(Stored records)
BEGIN
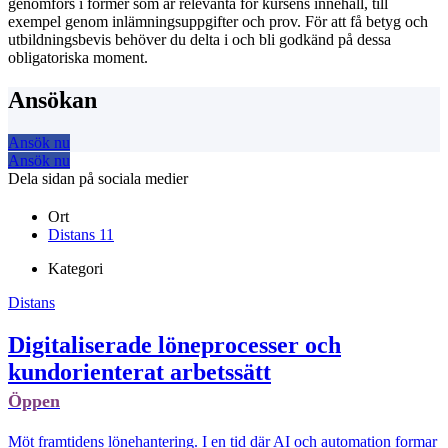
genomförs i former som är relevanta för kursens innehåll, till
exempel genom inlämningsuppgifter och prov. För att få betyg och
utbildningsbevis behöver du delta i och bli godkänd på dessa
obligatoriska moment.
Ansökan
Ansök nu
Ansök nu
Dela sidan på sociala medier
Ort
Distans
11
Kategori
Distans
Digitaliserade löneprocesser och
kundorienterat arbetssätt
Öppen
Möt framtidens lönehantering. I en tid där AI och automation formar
END
Please copy only the lines from the one with "Dela sidan på sociala medier" through the final line of the records above, both ends included.

Dela sidan på sociala medier
Ort
Distans
11
Kategori
Distans
Digitaliserade löneprocesser och
kundorienterat arbetssätt
Öppen
Möt framtidens lönehantering. I en tid där AI och automation formar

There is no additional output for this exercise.